Вернувшись домой, Гойя не стал говорить обо всем этом своей жене Жозефе, которая заболела и была в таком плохом состоянии, что врачи опасались за ее жизнь. Незачем попусту ее беспокоить.
Художник отложил визит к Инес на следующий день.
Гойя уже неоднократно бывал в домах умалишенных, и в Сарагосе, и в Мадриде. Он делал там эскизы, с которых затем писал картины, не в символическом духе (мир — это корабль, управляемый дураками), а в объективной реалистической манере. Художник, как обычно, рисовал то, что он видел, как здесь, так и в других местах. На одной из этих картин, если присмотреться, справа, в тени, можно разглядеть тела двух совокупляющихся мужчин. Гойя это видел и написал.
Сегодня он пришел сюда не для того, чтобы рисовать или накапливать впечатления для будущих набросков, а чтобы разыскать Инес и увести ее из этого места. Ему удалось проникнуть в кабинет заведующего, маленького, сухопарого, говорливого, очень подвижного человечка, которого он застал за бритьем. Вне всякого сомнения, цирюльник, который его брил, мужчина с высоким лбом и широкой улыбкой — это один из его подопечных. Заведующий, прикрыв глаза, подставляет ему свое горло: явный признак доверия.
Не открывая рта, скрытого мыльной пеной, человечек приподнимает одно веко и спрашивает у незнакомца жестом, чего он хочет и кто он такой. Художник, которого, как всегда, сопровождает Ансельмо, говорит, что его зовут Гойя. Франсиско Гойя. Заведующий приоткрывает оба глаза, бросает на посетителя беглый взгляд и поднимает брови: это имя ничего ему не говорит. Гойя думает, что тот не расслышал, что он, вероятно, тоже глухой, и повторяет:
— Франсиско Гойя.
Брови человечка снова ползут вверх, как бы спрашивая: ну и что?
— Я — королевский художник, — объясняет Гойя, не уточняя, о каком короле идет речь, ведь так или иначе он — художник всех королей.
При слове «король» заведующий отбрасывает полотенце, быстро вытирает лицо (его не успели до конца побрить, но он спешит) и, в то время как цирюльник продолжает стоять с бритвой в руке, восклицает:
— Король! Король! Что вы мне там рассказываете про вашего короля? Знаете, сколько королей у меня здесь, сейчас? А? Вы можете себе это представить? Десять? Пятнадцать? Я уже сбился со счета, сударь!

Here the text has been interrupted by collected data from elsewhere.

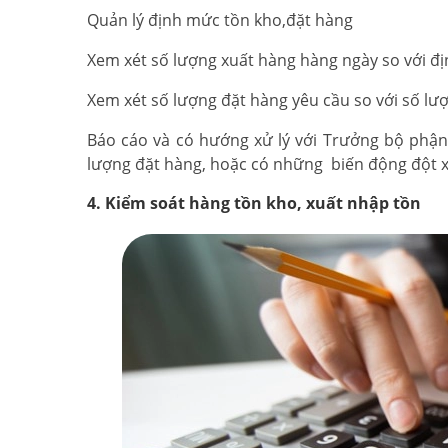
Quản lý định mức tồn kho,đặt hàng
Xem xét số lượng xuất hàng hàng ngày so với đ
Xem xét số lượng đặt hàng yêu cầu so với số lư
Báo cáo và có hướng xử lý với Trưởng bộ phậ
lượng đặt hàng, hoặc có những biến động đột 
4. Kiểm soát hàng tồn kho, xuất nhập tồn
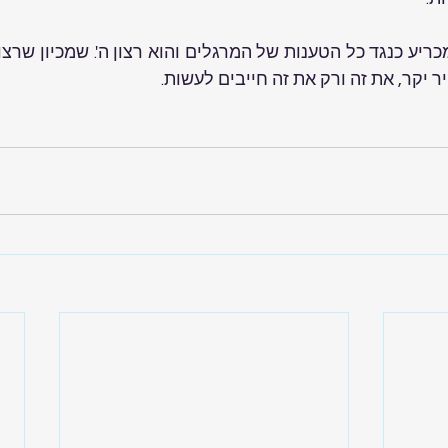
 יקר, את זה ורק את זה חייבים לעשות.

По меньшей мере двадцать пять-тридцать! У меня тут даже два Наполеона! И один из них — араб!
Ансельмо пытается переводить скороговорку заведующего. Изображая Наполеона, человечек поднимает руки, как бы надевая на голову воображаемую треуголку. Гойя ничего не понимает. При чем тут Наполеон, если они только начали беседовать?
Заметив жестикуляцию помощника, директор спрашивает у него, указывая на Гойю:
— Он глухой?
— Да, — отвечает Ансельмо, — совершенно глухой.
— Счастливый человек! — восклицает директор, потирая руки, на которые он только что нанес мазь.
— Почему? — спрашивает помощник.
— Почему? Ты спрашиваешь меня: почему? Да ведь он мог бы быть слепым! Королевский художник-слепой!
От этой мысли человечек разражается громким смехом, но смеется один. Теперь он смазывает свои щеки и шею. Затем принимается душиться, говоря, что это необходимо, чтобы заглушить все здешние запахи. Цирюльник по-прежнему стоит, как столб.
— Положи свою бритву, дурак! — кричит заведующий. — Нет, сперва вымой ее! Сколько раз я должен тебе говорить? И живо возвращайся к другим! Ступай!
Цирюльник лезет из кожи вон, кружится на месте, стараясь найти полотенце, выливает воду из миски для бритья куда не надо, снова навлекает на себя брань и озирается вокруг в поисках тряпки. Заведующий надевает пиджак, смотрит на себя в зеркало, морщится при виде плохо выбритых участков, затем, наконец, оборачивается к Гойе и осведомляется, что ему нужно.